I quote at such length in an attempt to guard against misrepresenting Boer’s criticism, for I think that Boer has misrepresented the practice and attitudes of the majority of biblical scholars working in reception history, or at least on the Blackwell Biblical Commentaries. Combining both Rezeptionsgeschichte (read ‘history of use’) and Wirkungsgeschichte (read ‘history of influence’ or ‘history of effects’), reception history asks how the biblical texts have been used and understood in various time periods, and what influence and effects biblical texts and their uses have had in various time periods. To be sure, reception history treats biblical texts as ‘originary’ with respect to later uses thereof, but only in the undeniable and rather uninteresting sense that a biblical book must exist before it can have any effects or influence precisely as a book, just as you can’t use a dictionary or be affected by a sentimental love song until those textual objects exist. Reception history does not assign an ideological primacy to singular textual meanings ‘uncovered’ by historical-critical exegesis. In fact, the hermeneutical underpinnings for reception history resist such a view, as Mary Callaway explained in a 2004 Society of Biblical Literature presentation:
In 1982 Hans Robert Jauss coined the term Rezeptionsaesthetik to describe his theory of reading. Playing on Gadamer’s image of the horizon of the present, he described the criteria readers use to judge a literary text as a “horizon of expectations.” The way a literary work was understood by its first readers does not establish its meaning, because later readers, with different horizons of expectation, will interpret it differently. Jauss writes, “A literary work is not an object which stands by itself and which offers the same face to each reader in each period. It is not a monument which reveals its timeless essence in a monologue.” … The basic theoretical assumption of Reception Theory is that texts do not “have meaning;” meaning is rather produced by readers who engage texts. The “intention of the author” and the understanding of the original readers take their place alongside the interpretations of subsequent readers, not above them. (Callaway 2004: 9–10)
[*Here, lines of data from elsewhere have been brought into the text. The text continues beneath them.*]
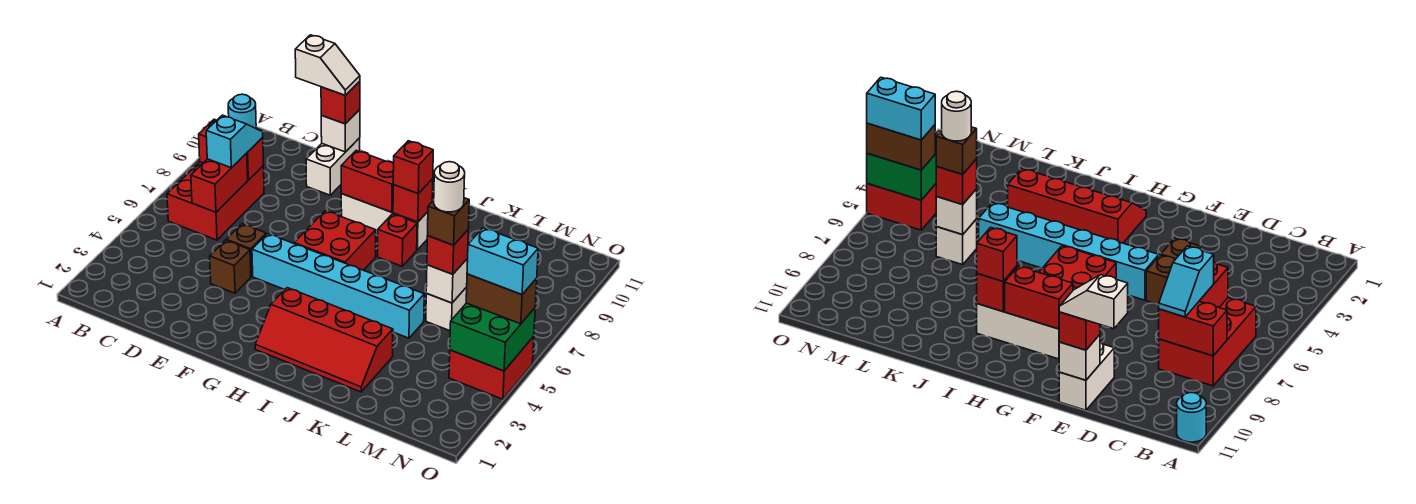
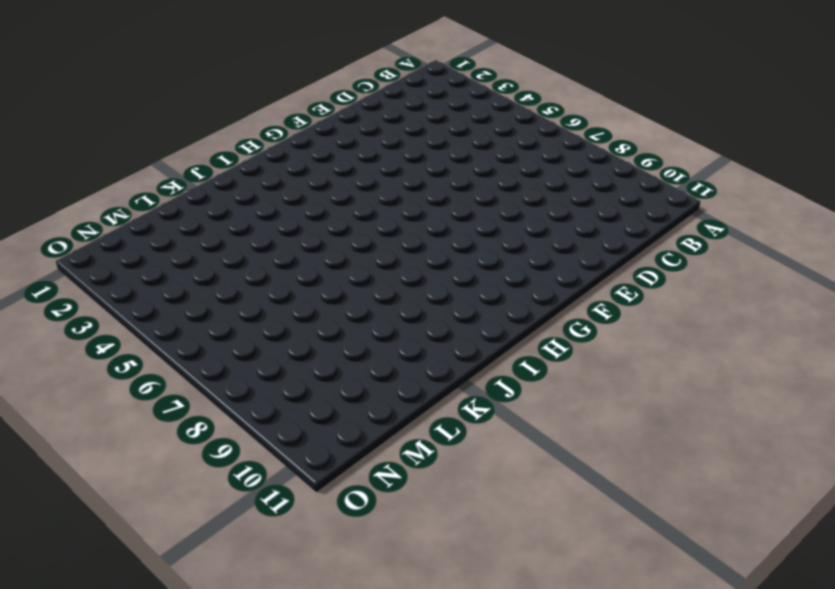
none -> cyan 1x1 round brick [228,94,256,128]
none -> red 2x3 brick [167,162,264,240]
none -> brown 1x1 brick [210,240,251,293]

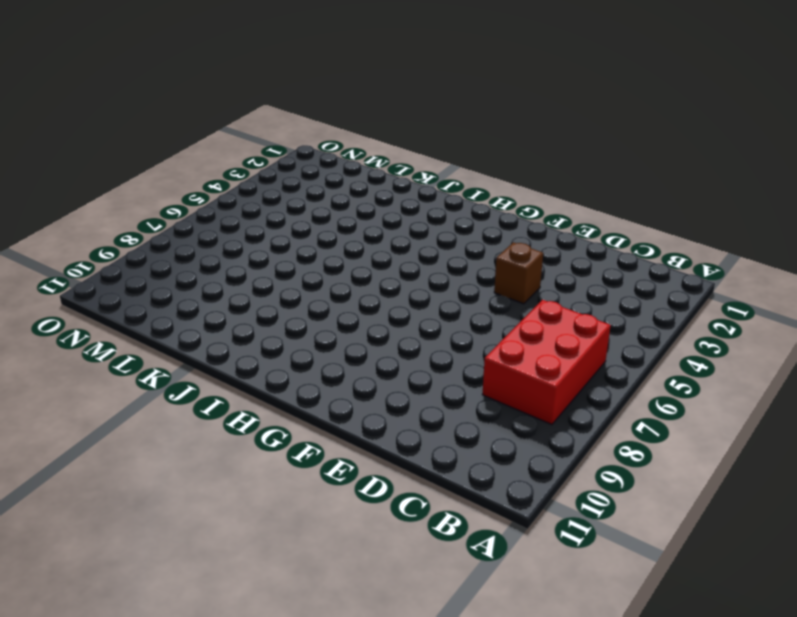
none -> cyan 1x1 round brick [228,94,256,128]
none -> brown 1x1 brick [226,224,266,276]
none -> white 1x2 brick [306,138,360,195]

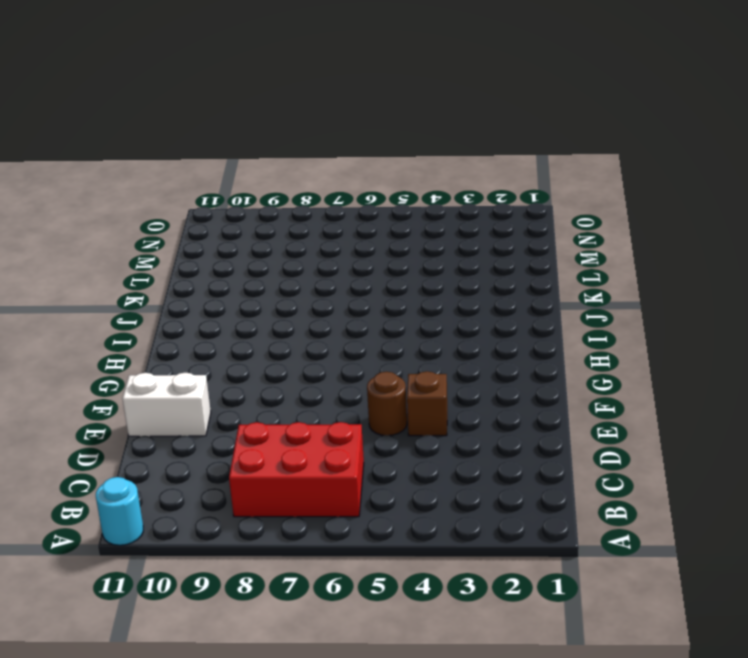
brown 1x1 round brick [367,372,407,436] -> brown 1x1 brick [226,224,266,276]
none -> cyan 1x6 brick [252,234,424,338]
none -> red 2x2 brick [294,211,376,270]
none -> white 1x3 brick [341,194,428,250]

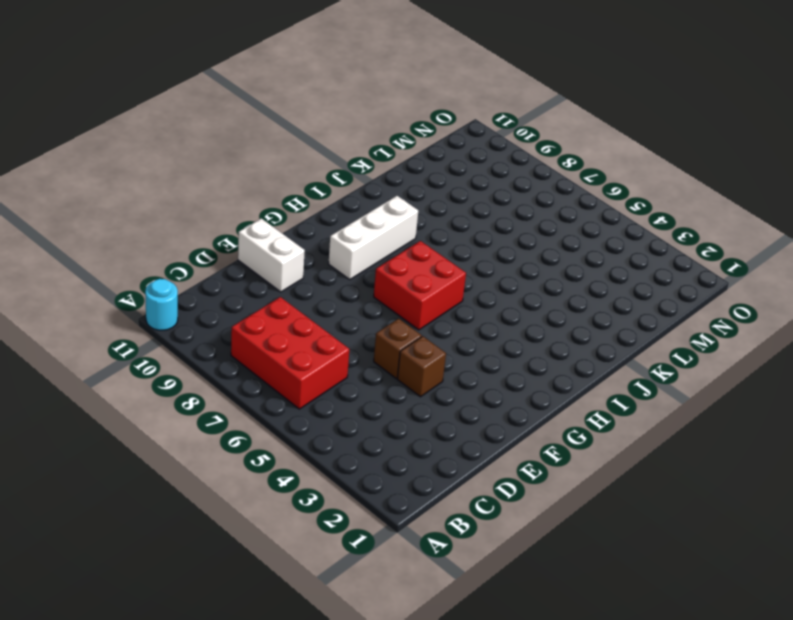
none -> cyan 1x6 brick [252,234,424,338]
none -> red 2x4 slope [255,288,393,392]
none -> red 1x1 brick [378,214,417,266]

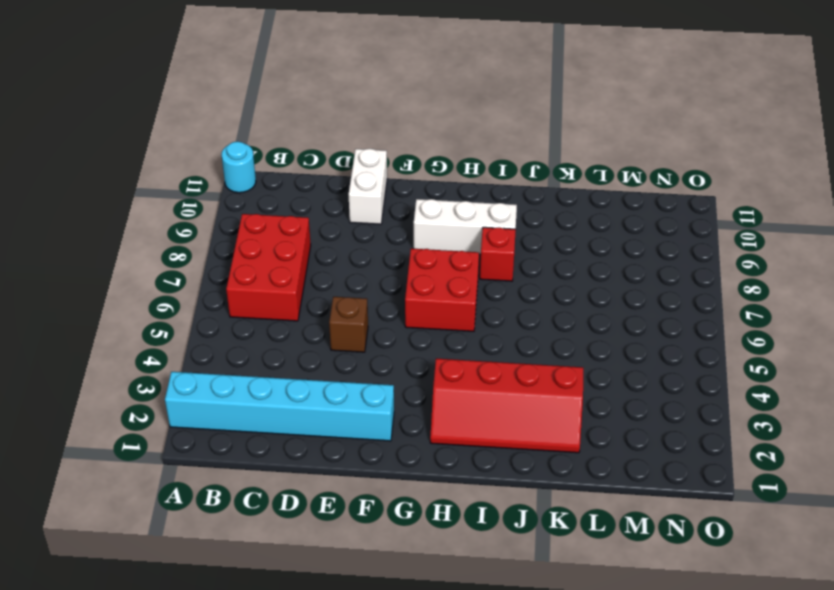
cyan 1x6 brick [165,372,394,441] -> cyan 1x6 brick moved to [252,234,424,338]
none -> brown 1x1 brick [210,240,251,293]
none -> white 1x1 brick [426,287,467,331]
none -> red 2x2 brick [449,336,534,399]

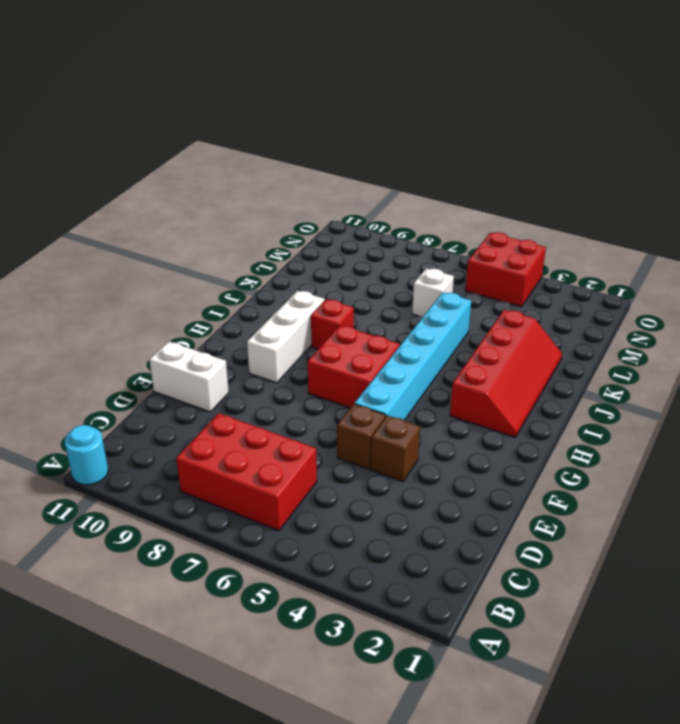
none -> red 1x2 brick [199,119,264,180]
none -> red 1x2 brick [191,153,248,212]
none -> white 1x1 brick [321,110,360,152]

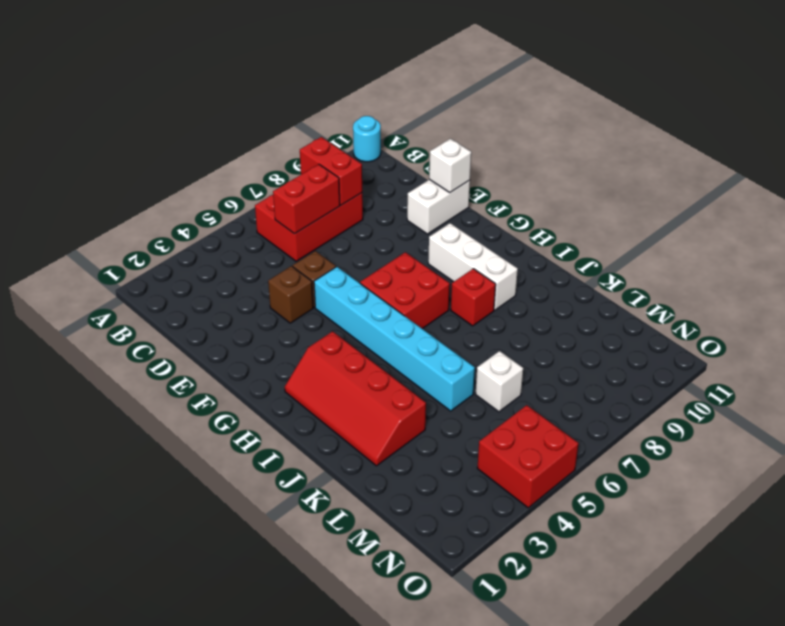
none -> red 1x2 brick [341,150,394,212]
none -> red 1x1 brick [393,179,433,222]
none -> white 1x1 brick [426,258,468,303]

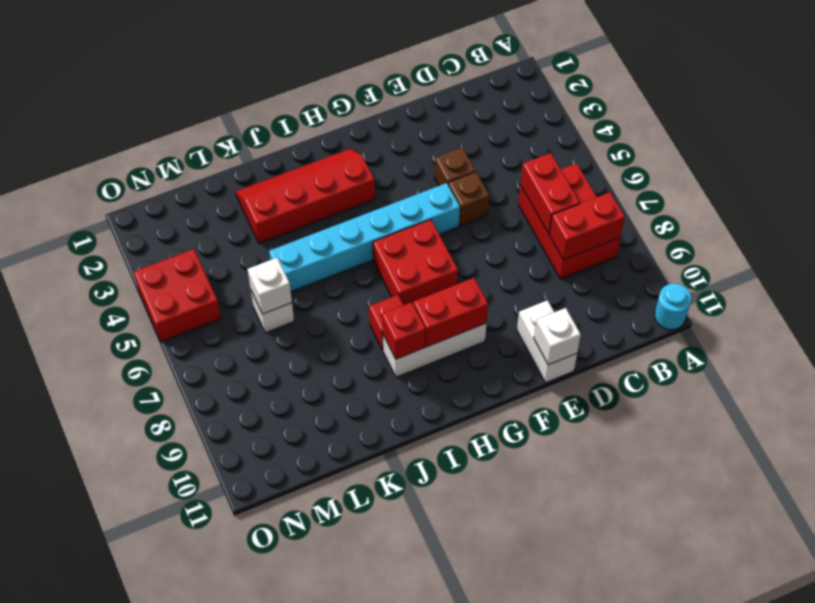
none -> green 2x2 brick [450,303,535,371]
none -> cyan 1x2 slope [206,115,263,168]
none -> red 1x1 brick [321,81,360,124]

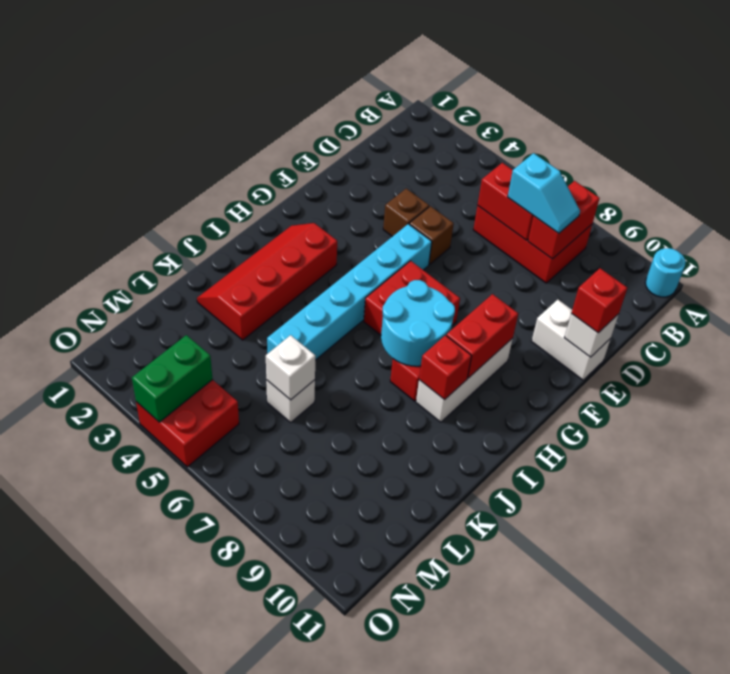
cyan 2x2 round brick [381,280,455,366] -> none
green 1x2 brick [132,335,213,422] -> green 2x2 brick [450,303,535,371]
none -> red 1x1 brick [393,141,433,194]
none -> red 1x1 brick [427,230,468,274]
none -> brown 1x2 brick [466,274,537,324]

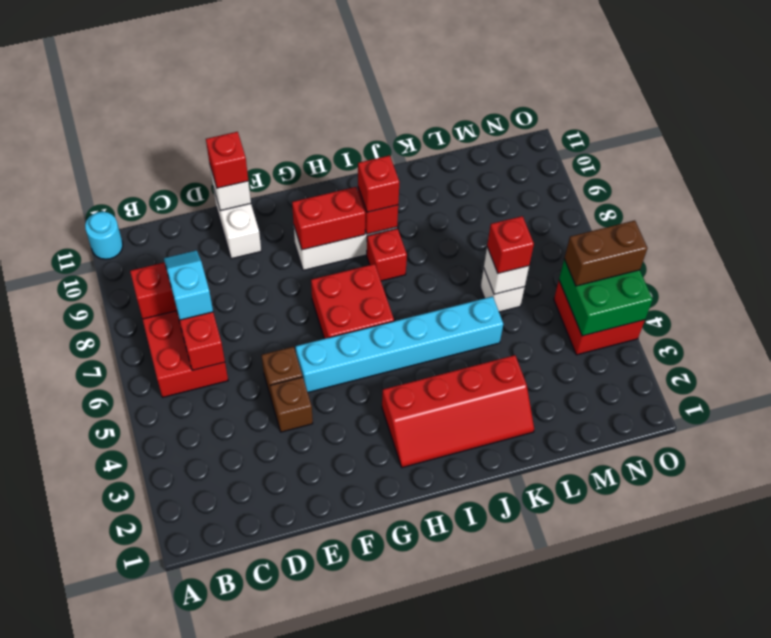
none -> white 1x2 slope [295,35,360,95]
none -> brown 1x1 brick [428,198,469,245]
none -> cyan 1x2 brick [467,228,538,295]

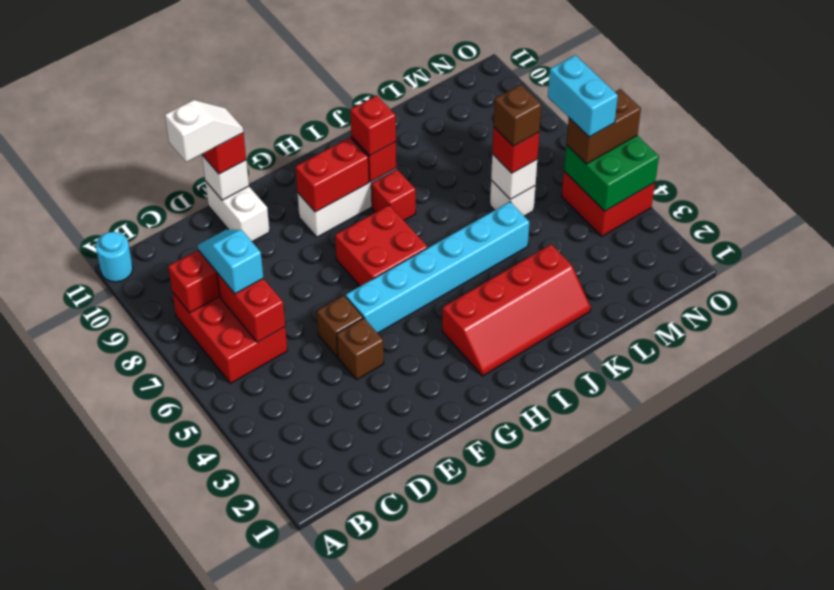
cyan 1x2 brick [548,55,618,137] -> cyan 1x2 brick turned to [467,228,538,295]
none -> white 1x1 round brick [434,162,465,212]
Lest anyone suggest that Callaway’s perspective is not typical of the Blackwell Bible Commentaries as a series, let’s hear from one of the editors, John Sawyer:
What is also new is the notion that the reception of a text is more important than the text itself, and even that a text doesn’t really exist until somebody reads it. “The bare text is mute”. It is like the philosophers’ old question: If a tree falls in the forest and no-one hears it, does it make a sound? A text without a reader has no meaning. It is the readers of a text that give it meaning. In a sense the reader creates the text as much as the author does. The role of the reader as creator was a new concept and that is one of the concepts underlying the Blackwells Series. (Sawyer 2004: 1)
Far from ‘understand[ing] any interpretation of the text outside exegesis by biblical scholars as secondary, especially the way the Bible is interpreted in art, literature, film, politics, or music’ (as Boer claims), Sawyer claims:
[E]ven the most professional, scientific, objective, scholarly, critical commentator on the text is none the less a reader like any other reader, part of the reception process, carrying all kinds of baggage with him and creating the text’s meaning in a way fundamentally no different from other readers. (Sawyer 2004: 7)
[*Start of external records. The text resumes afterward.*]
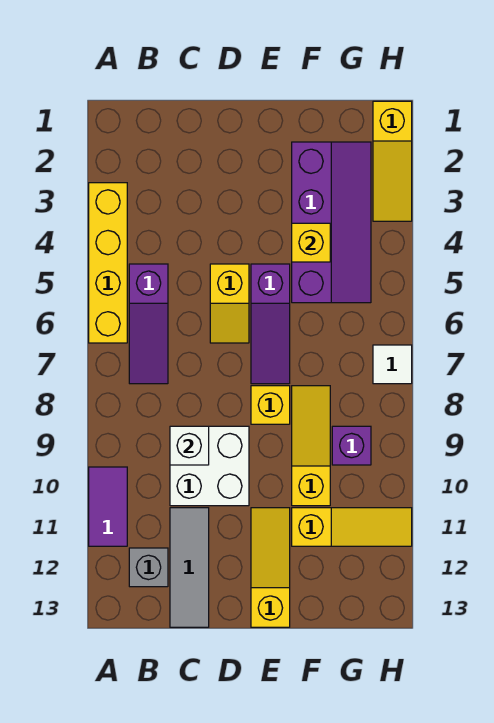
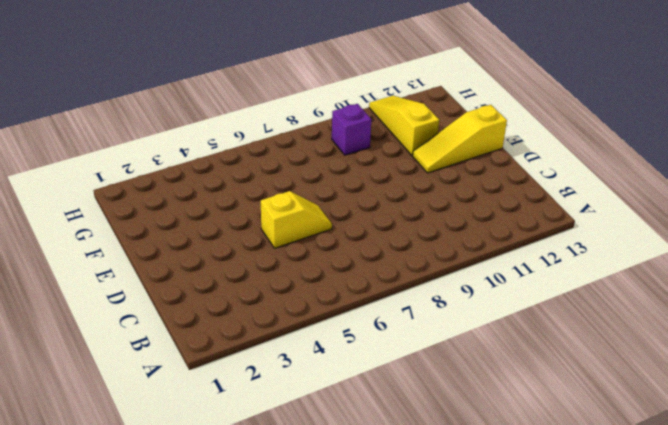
none -> yellow 1x4 brick [89,183,127,343]
none -> purple 1x2 tile [89,467,127,546]
none -> purple 1x3 slope [129,264,168,384]

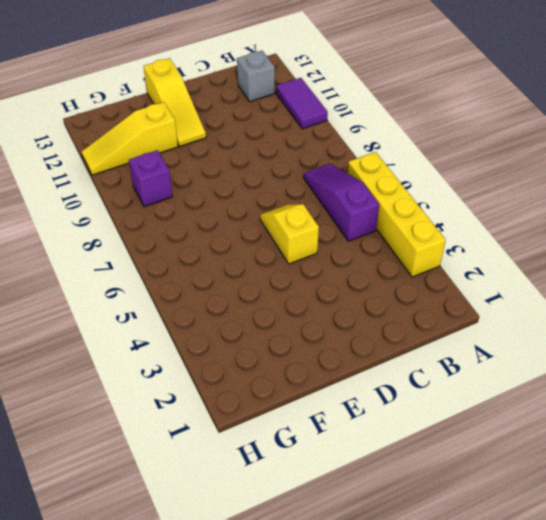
none -> white 2x2 brick [170,426,249,506]
none -> grey 1x3 tile [170,508,209,627]
none -> purple 1x3 slope [251,264,290,384]

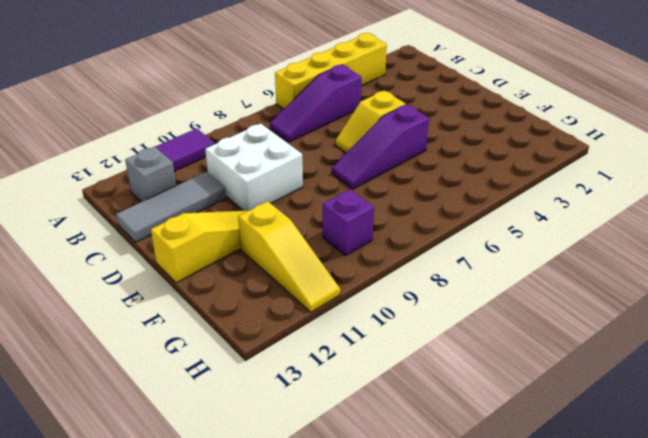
none -> yellow 1x1 brick [251,386,290,424]
none -> purple 2x4 slope [292,142,371,303]
none -> yellow 1x3 slope [292,386,330,506]

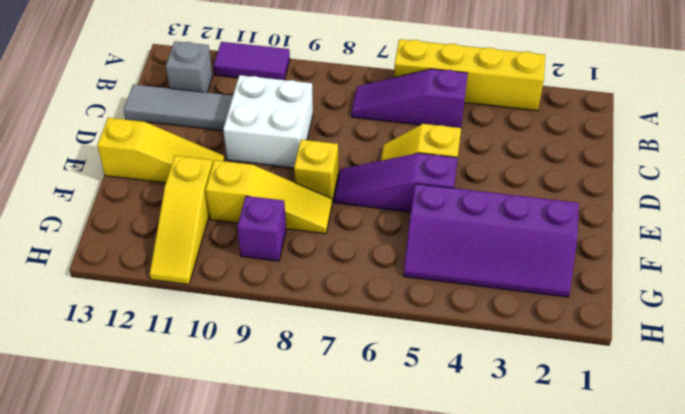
none -> yellow 1x3 slope [373,101,412,221]
none -> white 1x1 tile [373,345,412,384]
none -> white 1x1 brick [170,426,209,465]

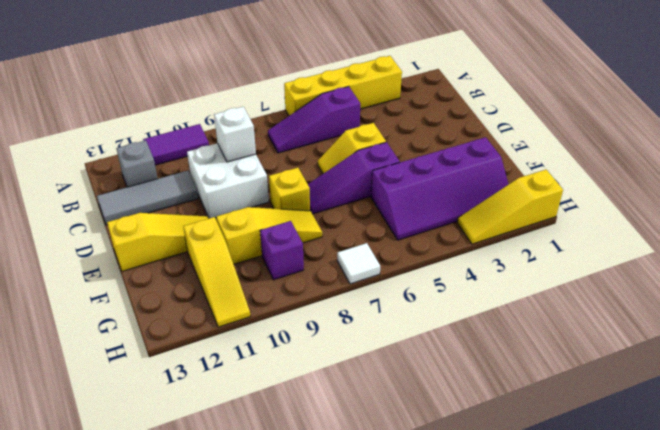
none -> yellow 1x1 brick [292,223,330,262]

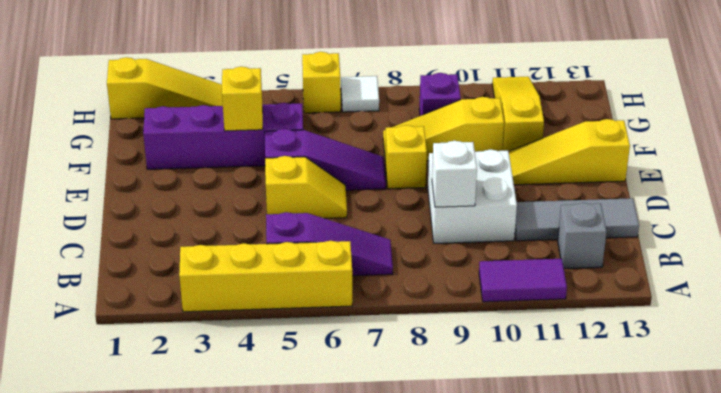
yellow 1x1 brick [302,52,341,113] -> none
Callaway and Sawyer have, of course, no power or authority to prevent individuals working in reception history from taking up the attitudes that Boer criticizes. It is clear from these comments, however, that they do not share those attitudes. Nor, I suggest, are those attitudes typical or representative of the authors working on reception history for the Blackwell Bible Commentaries. Boer’s editorial criticizes a caricature.